◆ Recorded information ◆

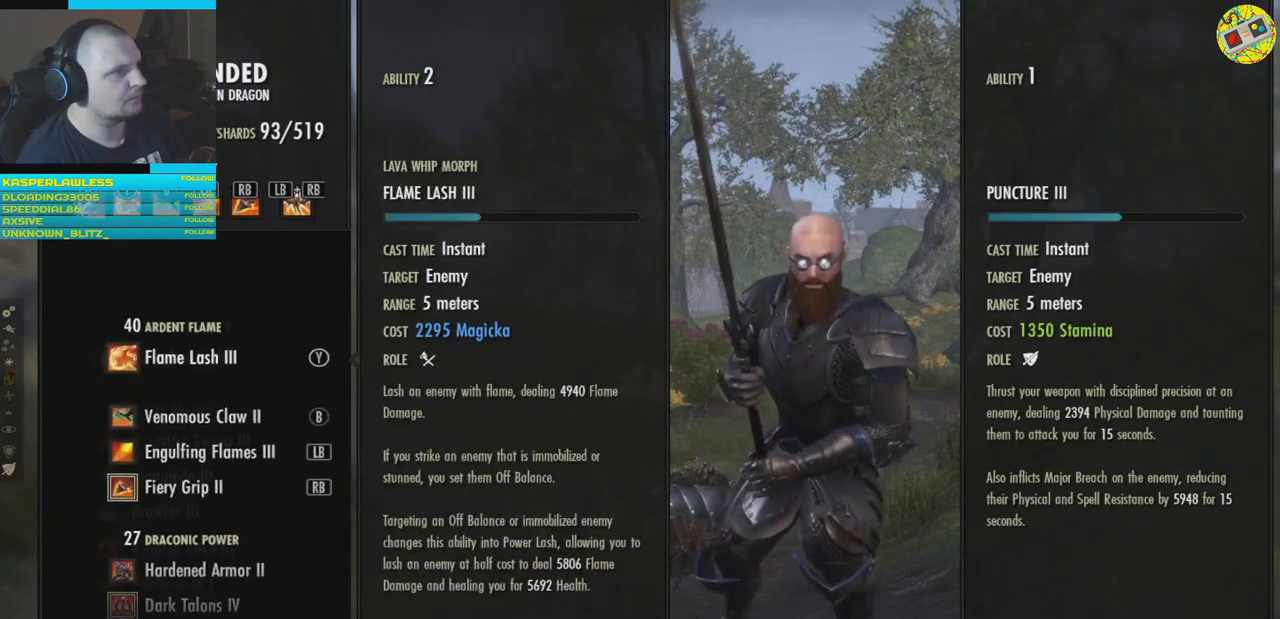
{"buttons": [], "left_stick": "center", "right_stick": "center", "events": [[267, "DPAD_DOWN", "down"], [417, "DPAD_DOWN", "up"]]}
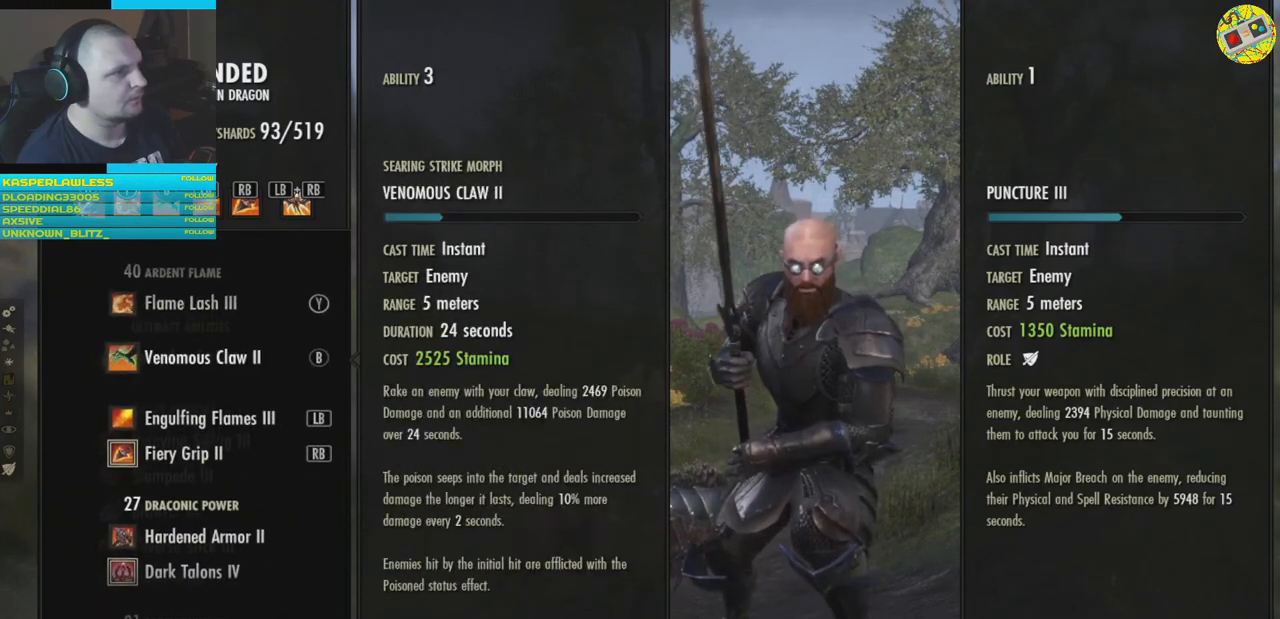
{"buttons": [], "left_stick": "center", "right_stick": "center", "events": [[350, "DPAD_UP", "down"], [467, "DPAD_UP", "up"]]}
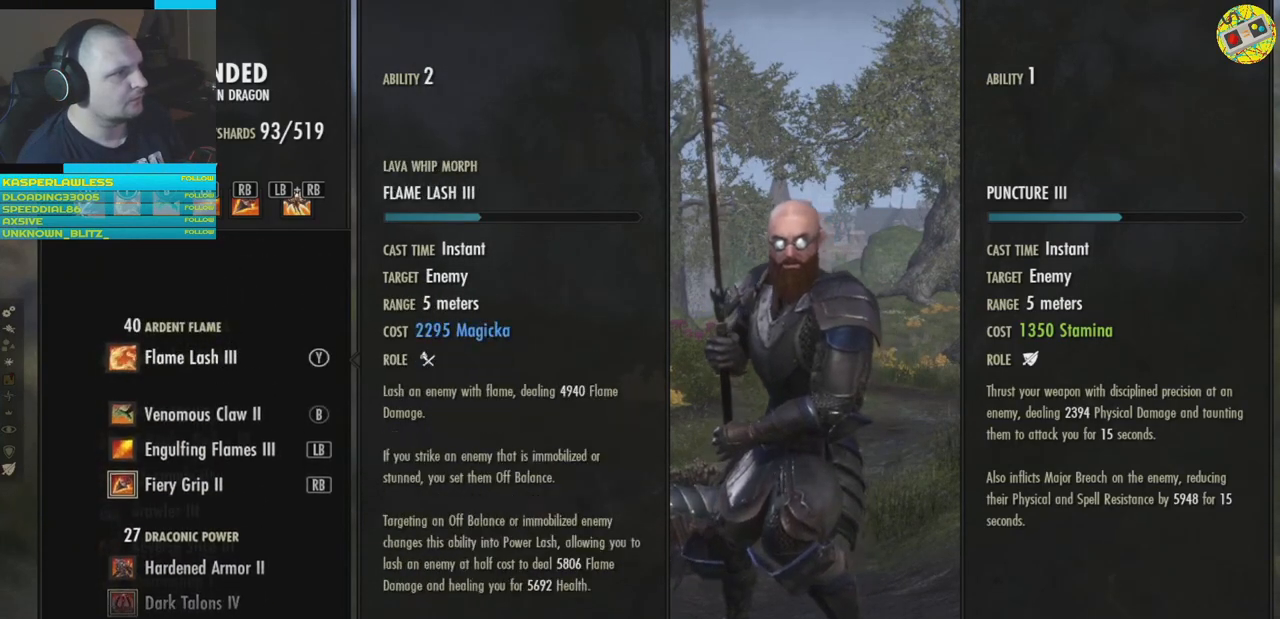
{"buttons": [], "left_stick": "center", "right_stick": "center", "events": [[400, "DPAD_DOWN", "down"], [484, "DPAD_DOWN", "up"]]}
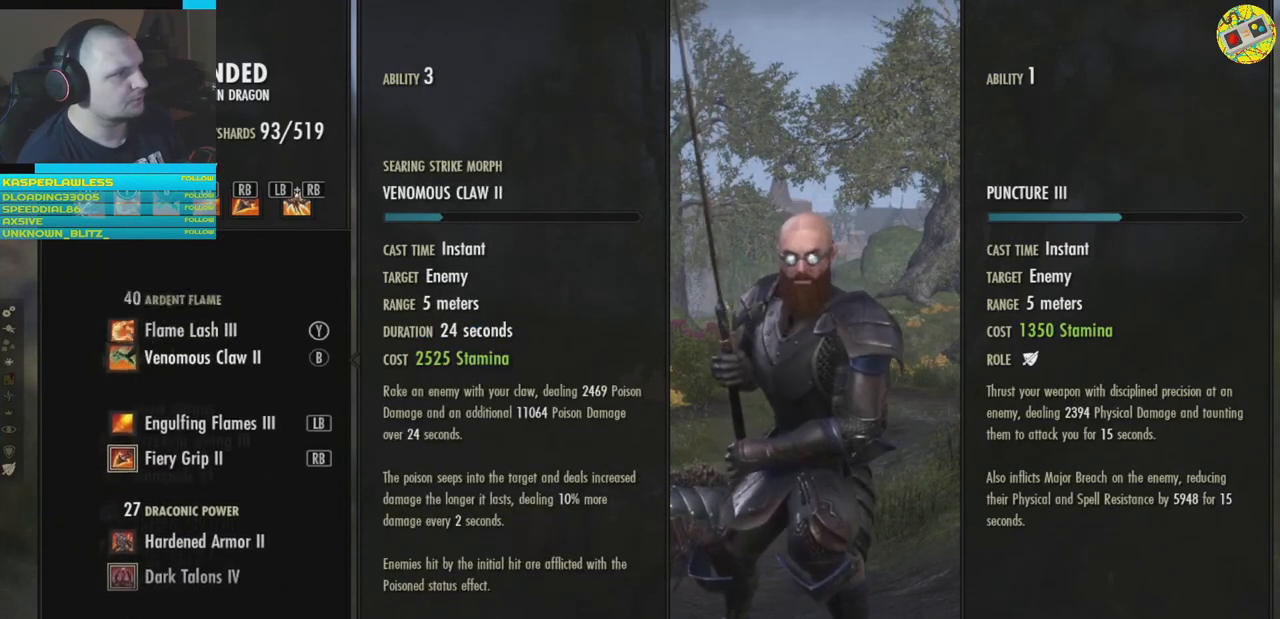
{"buttons": [], "left_stick": "center", "right_stick": "center", "events": [[83, "DPAD_DOWN", "down"], [166, "DPAD_DOWN", "up"]]}
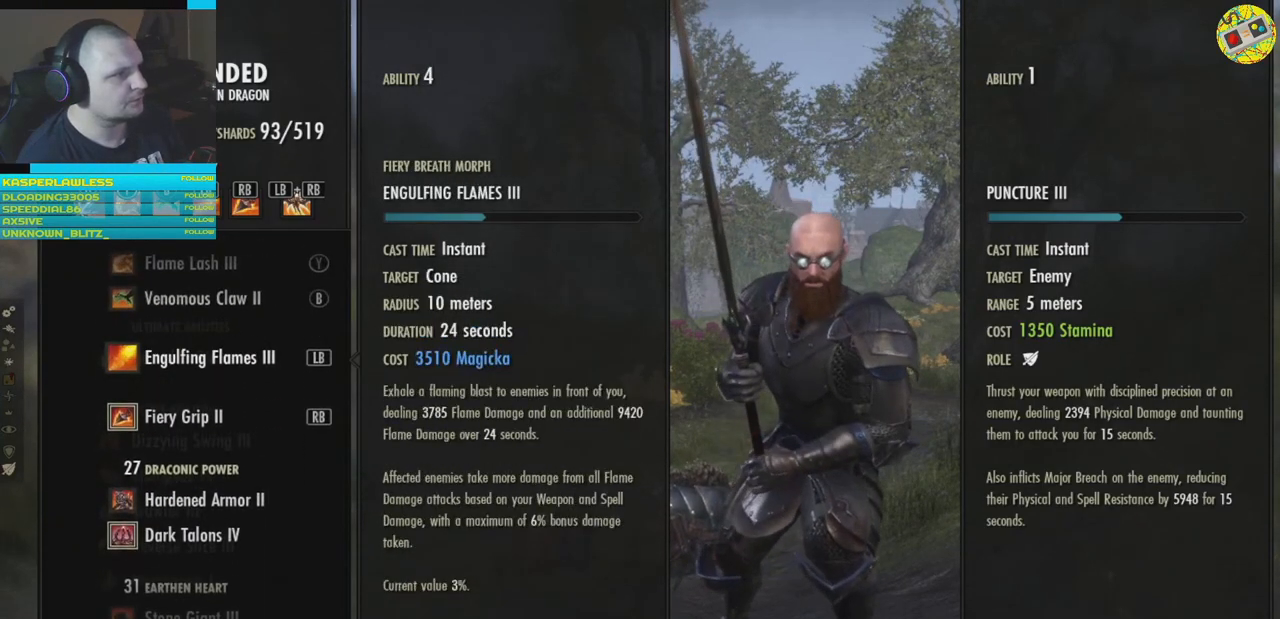
{"buttons": [], "left_stick": "center", "right_stick": "center", "events": [[84, "DPAD_DOWN", "down"], [217, "DPAD_DOWN", "up"]]}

◆ What you will do ◆
Word for word, give the entries back in full; the pictures do not belong in the copy.

◆ Reply to the exercise ◆
{"buttons": [], "left_stick": "center", "right_stick": "center", "events": [[267, "DPAD_DOWN", "down"], [417, "DPAD_DOWN", "up"]]}
{"buttons": [], "left_stick": "center", "right_stick": "center", "events": [[350, "DPAD_UP", "down"], [467, "DPAD_UP", "up"]]}
{"buttons": [], "left_stick": "center", "right_stick": "center", "events": [[400, "DPAD_DOWN", "down"], [484, "DPAD_DOWN", "up"]]}
{"buttons": [], "left_stick": "center", "right_stick": "center", "events": [[83, "DPAD_DOWN", "down"], [166, "DPAD_DOWN", "up"]]}
{"buttons": [], "left_stick": "center", "right_stick": "center", "events": [[84, "DPAD_DOWN", "down"], [217, "DPAD_DOWN", "up"]]}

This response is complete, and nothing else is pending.